The clients enthusiastically adopted a concept image for a house in the dunes that required only minor modification to fit their needs; the addition of a guest suite and additional storage.
The two planes of a roof and main floor are joined by three timber clad conic forms that house fireplace, bathrooms, and kitchen. A partial lower floor is reached by lift and houses a guest suite, garage, storage, and plant room.
A soft natural pallet was formed encompassing the surrounding landscape as our muse; interior plaster walls finished with the very sand that surrounds the site, sun-bleached timber floors and locally sourced woollen carpets underfoot. Natural leathered stone, hand glazed tiles, and humble finishes frame the views beyond, as soft flowing curtains provide privacy to the more intimate aspects of the house and a reprieve from the golf course below.

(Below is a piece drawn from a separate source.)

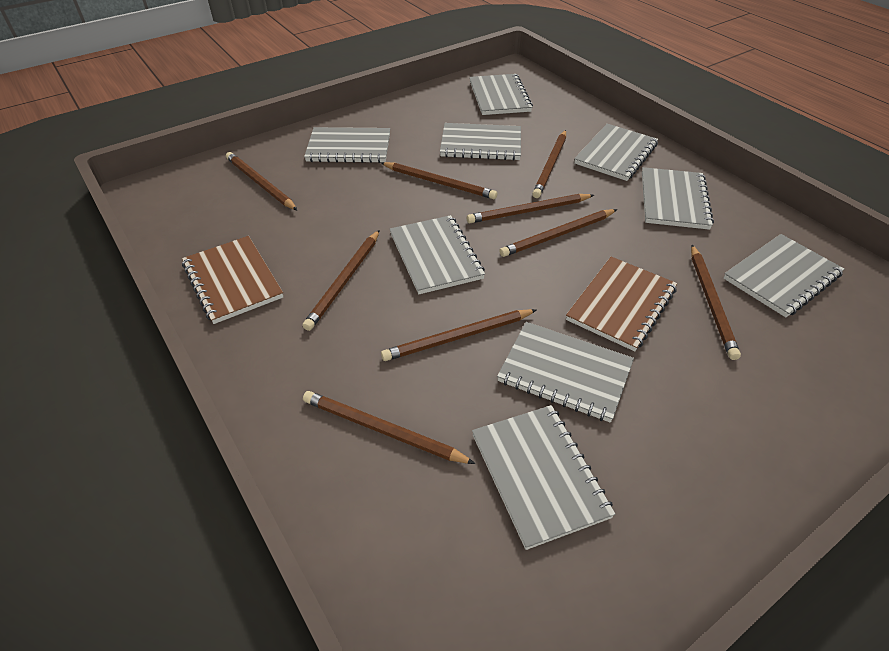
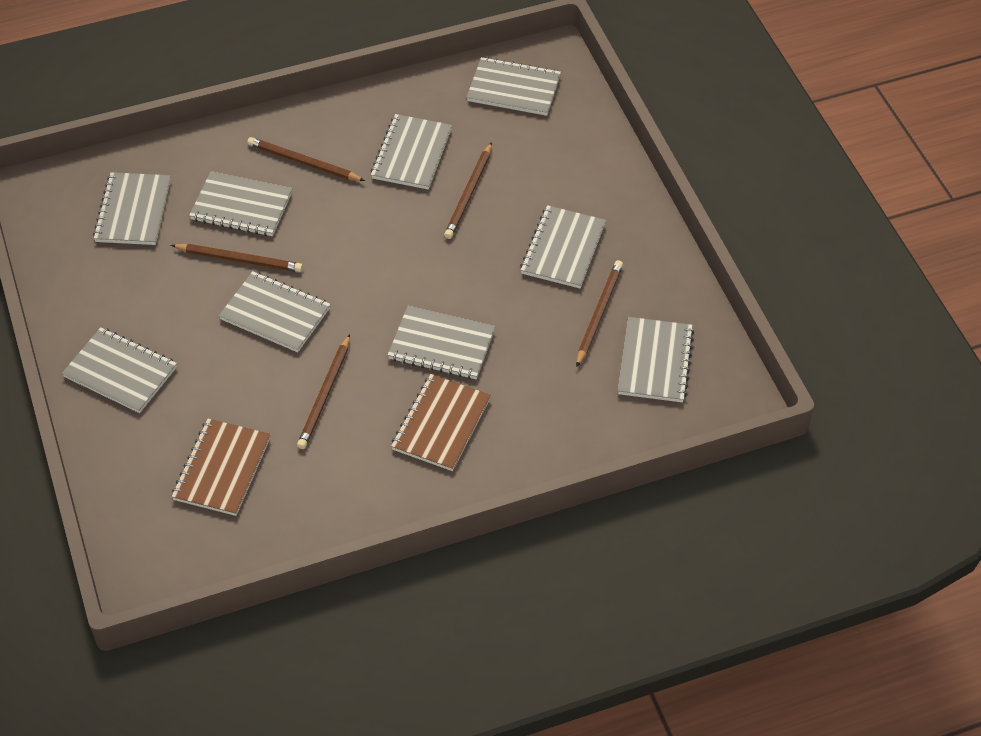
brown pencil: [226,152,298,211] [303,230,380,331] [303,391,476,464] [381,162,497,199] [381,309,537,361] [467,194,594,223] [499,209,617,257] [532,130,566,198] [691,245,741,360] = 9 -> [171,244,303,272] [247,137,365,181] [297,334,350,449] [444,142,492,239] [576,260,623,367] = 5

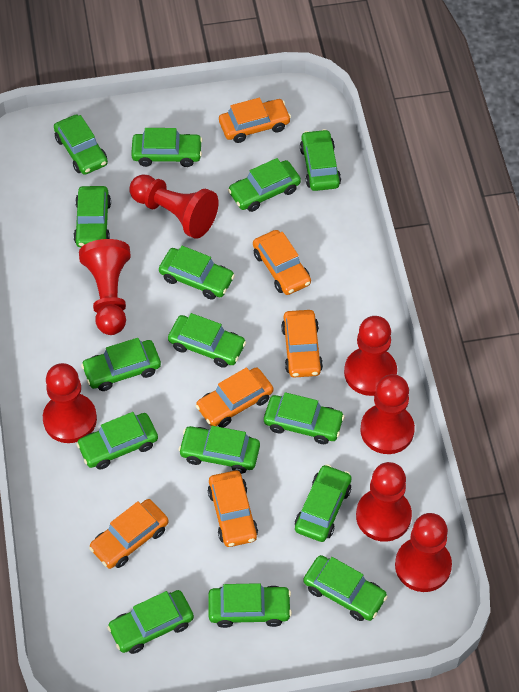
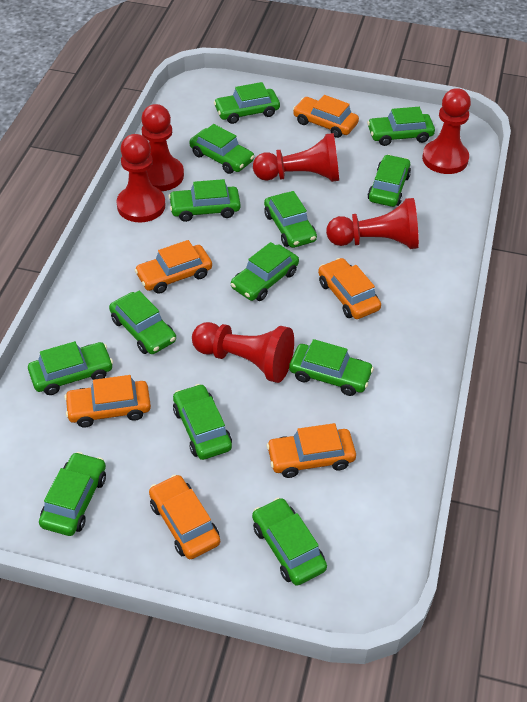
green car: [54,114,108,175] [74,186,111,247] [76,412,158,470] [81,338,161,391] [107,590,194,654] [131,128,203,167] [159,246,235,300] [168,313,246,368] [178,426,260,474] [208,583,292,628] [228,158,301,212] [264,392,345,444] [295,464,352,542] [300,129,341,191] [303,555,388,621] = 15 -> [28,341,113,395] [39,452,106,536] [109,291,176,354] [168,179,241,222] [173,384,232,460] [189,124,254,174] [214,82,280,124] [231,242,299,301] [252,498,327,586] [264,191,317,248] [289,339,374,396] [367,107,435,146] [368,155,411,207] = 13
red pawn: [43,363,97,443] [79,239,131,335] [129,174,218,239] [344,316,397,396] [356,462,412,542] [360,374,415,454] [395,513,452,592] = 7 -> [116,134,166,222] [141,104,184,191] [192,322,294,383] [253,133,339,182] [326,198,419,249] [422,88,471,174] = 6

The glass pavilion is a familiar form in mid-century architecture and is here given some complexity as the cones break up the open expanse of the house. They provide enclosure amid the open pavilion and unexpected revelation of the house’s spaces and the views beyond as one moves between the gently inclined walls. The conic forms housing the kitchen and bathrooms were a challenge. That challenge was nothing, however, compared to exterior glass sliders disappearing into the cone housing back-to-back fireplaces. Having a TV in a highly glazed box with no walls was a similar challenge. This was resolved by pulling the element out from the fireplace cone.
In a wide-open landscape, the presence of the tapered forms supporting the roof above slows the sitting space and induces a sense of calm repose from which to embrace the wide horizon.